PROVIDED RECORDS START

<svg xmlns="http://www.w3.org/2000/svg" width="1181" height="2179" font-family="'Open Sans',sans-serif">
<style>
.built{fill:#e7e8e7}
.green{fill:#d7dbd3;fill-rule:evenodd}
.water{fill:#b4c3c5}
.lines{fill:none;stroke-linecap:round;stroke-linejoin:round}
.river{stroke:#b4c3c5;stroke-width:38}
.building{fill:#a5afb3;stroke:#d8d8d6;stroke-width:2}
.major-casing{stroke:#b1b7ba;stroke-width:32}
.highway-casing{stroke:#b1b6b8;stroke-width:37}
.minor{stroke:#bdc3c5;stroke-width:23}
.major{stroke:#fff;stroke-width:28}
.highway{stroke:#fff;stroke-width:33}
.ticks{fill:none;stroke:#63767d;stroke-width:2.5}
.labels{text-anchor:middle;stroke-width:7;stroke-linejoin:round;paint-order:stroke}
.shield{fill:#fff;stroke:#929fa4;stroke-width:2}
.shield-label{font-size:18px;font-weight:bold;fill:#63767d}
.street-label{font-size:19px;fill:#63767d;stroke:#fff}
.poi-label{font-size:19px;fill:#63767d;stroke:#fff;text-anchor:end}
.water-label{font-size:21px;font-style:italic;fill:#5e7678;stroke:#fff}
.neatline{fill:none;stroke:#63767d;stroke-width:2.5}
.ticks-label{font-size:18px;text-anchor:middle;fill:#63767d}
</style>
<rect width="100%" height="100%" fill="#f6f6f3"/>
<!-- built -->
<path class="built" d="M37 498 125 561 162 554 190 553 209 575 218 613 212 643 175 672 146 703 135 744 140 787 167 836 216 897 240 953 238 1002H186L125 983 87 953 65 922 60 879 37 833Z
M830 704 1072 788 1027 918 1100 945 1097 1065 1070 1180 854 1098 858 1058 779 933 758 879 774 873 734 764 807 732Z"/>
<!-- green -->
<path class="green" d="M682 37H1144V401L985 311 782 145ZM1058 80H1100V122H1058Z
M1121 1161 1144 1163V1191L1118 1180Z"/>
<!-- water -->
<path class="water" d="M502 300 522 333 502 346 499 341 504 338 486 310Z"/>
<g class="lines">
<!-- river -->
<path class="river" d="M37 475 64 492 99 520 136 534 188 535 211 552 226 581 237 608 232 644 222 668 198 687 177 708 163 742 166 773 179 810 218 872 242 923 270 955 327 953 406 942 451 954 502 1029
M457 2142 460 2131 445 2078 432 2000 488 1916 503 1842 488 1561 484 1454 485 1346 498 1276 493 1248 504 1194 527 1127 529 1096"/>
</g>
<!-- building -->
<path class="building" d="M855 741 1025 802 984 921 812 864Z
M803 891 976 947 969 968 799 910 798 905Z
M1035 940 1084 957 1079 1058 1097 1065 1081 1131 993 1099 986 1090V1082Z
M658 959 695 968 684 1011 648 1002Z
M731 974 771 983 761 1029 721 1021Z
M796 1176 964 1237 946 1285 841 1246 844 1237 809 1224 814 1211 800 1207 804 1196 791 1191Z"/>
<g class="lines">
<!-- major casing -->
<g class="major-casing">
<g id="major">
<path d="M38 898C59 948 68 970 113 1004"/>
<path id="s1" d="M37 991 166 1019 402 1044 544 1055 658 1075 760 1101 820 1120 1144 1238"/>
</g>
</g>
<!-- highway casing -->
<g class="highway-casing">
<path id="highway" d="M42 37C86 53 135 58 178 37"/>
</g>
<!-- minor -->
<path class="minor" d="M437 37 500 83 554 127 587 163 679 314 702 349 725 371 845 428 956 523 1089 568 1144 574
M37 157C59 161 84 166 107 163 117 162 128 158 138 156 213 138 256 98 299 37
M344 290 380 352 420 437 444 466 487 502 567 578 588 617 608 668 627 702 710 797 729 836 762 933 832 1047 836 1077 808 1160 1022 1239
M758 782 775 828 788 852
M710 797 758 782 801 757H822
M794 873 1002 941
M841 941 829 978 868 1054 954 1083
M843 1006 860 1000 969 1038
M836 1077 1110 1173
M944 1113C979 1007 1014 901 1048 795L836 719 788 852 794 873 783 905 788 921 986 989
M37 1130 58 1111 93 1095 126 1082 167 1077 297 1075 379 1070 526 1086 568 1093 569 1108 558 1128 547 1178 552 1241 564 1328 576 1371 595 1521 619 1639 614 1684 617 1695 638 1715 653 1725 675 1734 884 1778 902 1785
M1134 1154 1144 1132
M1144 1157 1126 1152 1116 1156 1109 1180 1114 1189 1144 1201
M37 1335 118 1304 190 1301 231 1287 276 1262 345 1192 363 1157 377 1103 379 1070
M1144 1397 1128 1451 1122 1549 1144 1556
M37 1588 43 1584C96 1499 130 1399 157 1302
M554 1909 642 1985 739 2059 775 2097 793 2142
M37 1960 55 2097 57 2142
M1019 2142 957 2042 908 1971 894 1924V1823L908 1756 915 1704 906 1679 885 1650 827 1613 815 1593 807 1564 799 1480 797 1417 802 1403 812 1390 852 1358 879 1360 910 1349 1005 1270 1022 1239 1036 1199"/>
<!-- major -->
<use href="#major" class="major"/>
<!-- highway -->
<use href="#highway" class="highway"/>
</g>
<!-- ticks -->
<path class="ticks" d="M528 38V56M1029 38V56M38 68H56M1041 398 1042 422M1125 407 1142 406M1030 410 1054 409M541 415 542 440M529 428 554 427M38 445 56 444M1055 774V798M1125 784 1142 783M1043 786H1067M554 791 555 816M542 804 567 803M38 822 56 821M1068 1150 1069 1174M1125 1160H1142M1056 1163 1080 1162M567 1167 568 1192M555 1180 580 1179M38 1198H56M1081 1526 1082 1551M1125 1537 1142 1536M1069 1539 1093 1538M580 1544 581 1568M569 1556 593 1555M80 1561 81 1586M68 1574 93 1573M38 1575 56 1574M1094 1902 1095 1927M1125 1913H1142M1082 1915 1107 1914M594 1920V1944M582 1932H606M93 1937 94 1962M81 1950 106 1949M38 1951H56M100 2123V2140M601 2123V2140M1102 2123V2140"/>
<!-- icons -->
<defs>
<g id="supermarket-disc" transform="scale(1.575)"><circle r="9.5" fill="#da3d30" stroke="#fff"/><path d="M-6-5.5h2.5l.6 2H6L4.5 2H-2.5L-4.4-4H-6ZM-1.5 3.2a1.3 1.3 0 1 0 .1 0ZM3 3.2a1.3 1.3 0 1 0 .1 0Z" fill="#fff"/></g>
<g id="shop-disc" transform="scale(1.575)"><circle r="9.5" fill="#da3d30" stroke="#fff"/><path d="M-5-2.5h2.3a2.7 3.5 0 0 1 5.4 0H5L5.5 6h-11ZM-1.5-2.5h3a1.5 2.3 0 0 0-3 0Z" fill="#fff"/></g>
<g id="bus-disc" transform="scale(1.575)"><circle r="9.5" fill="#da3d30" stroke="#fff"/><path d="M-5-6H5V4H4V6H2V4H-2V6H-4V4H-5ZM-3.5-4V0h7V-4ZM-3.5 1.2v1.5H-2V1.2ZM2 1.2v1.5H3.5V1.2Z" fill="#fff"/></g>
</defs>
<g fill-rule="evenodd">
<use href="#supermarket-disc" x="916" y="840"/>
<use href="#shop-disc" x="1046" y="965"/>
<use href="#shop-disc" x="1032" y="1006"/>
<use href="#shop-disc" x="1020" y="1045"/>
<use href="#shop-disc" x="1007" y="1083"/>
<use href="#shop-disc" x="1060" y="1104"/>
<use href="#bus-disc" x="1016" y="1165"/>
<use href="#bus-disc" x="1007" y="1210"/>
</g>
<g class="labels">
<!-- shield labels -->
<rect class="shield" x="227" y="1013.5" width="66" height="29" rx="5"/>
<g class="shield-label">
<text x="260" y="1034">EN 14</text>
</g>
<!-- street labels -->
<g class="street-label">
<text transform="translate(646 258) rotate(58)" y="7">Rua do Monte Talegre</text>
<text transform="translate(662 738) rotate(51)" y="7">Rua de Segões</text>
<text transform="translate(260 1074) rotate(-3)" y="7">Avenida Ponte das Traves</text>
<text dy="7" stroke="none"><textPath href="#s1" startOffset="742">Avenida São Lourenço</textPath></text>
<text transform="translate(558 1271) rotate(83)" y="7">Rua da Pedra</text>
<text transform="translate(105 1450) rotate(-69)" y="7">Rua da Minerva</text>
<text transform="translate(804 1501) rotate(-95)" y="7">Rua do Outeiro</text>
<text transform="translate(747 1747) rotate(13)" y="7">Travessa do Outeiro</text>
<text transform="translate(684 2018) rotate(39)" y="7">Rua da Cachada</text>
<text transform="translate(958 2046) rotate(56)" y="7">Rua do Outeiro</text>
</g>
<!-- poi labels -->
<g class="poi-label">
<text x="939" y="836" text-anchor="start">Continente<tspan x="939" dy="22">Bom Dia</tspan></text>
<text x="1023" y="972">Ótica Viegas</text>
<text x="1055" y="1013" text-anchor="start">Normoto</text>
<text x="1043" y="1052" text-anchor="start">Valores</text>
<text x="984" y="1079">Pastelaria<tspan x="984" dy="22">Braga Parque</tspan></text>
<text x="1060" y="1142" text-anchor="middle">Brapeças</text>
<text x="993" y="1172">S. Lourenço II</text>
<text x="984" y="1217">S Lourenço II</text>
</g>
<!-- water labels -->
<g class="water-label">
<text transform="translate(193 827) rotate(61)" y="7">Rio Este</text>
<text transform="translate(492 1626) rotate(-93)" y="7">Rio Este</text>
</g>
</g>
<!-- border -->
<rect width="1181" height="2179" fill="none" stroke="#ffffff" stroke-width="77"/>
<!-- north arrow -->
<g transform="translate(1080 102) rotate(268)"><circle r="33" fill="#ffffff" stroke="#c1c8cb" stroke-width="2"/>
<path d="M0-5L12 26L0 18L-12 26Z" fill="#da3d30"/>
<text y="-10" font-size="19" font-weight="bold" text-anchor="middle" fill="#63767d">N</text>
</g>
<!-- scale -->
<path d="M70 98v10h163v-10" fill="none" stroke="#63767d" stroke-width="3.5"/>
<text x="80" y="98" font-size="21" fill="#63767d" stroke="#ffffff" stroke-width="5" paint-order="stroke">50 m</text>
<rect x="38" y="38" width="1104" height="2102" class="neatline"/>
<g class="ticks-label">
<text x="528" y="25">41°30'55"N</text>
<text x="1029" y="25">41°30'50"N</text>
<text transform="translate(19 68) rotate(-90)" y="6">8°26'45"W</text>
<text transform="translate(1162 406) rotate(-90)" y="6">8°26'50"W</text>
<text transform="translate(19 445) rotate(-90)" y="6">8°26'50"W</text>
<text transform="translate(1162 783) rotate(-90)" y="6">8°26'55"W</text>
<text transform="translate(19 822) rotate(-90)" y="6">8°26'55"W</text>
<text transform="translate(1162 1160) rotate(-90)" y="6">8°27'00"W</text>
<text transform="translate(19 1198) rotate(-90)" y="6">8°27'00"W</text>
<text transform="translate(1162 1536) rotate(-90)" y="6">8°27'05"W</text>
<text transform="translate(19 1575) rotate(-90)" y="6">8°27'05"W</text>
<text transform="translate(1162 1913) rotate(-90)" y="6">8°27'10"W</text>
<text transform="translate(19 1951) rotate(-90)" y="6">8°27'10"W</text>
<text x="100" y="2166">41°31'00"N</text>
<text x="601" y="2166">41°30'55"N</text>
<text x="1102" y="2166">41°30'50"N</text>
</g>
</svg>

PROVIDED RECORDS END

## EXERCISE DETAILS
Where a line of the records has the string "evenodd", copy that line.

## OUTPUT FOR THIS EXERCISE
.green{fill:#d7dbd3;fill-rule:evenodd}
<g fill-rule="evenodd">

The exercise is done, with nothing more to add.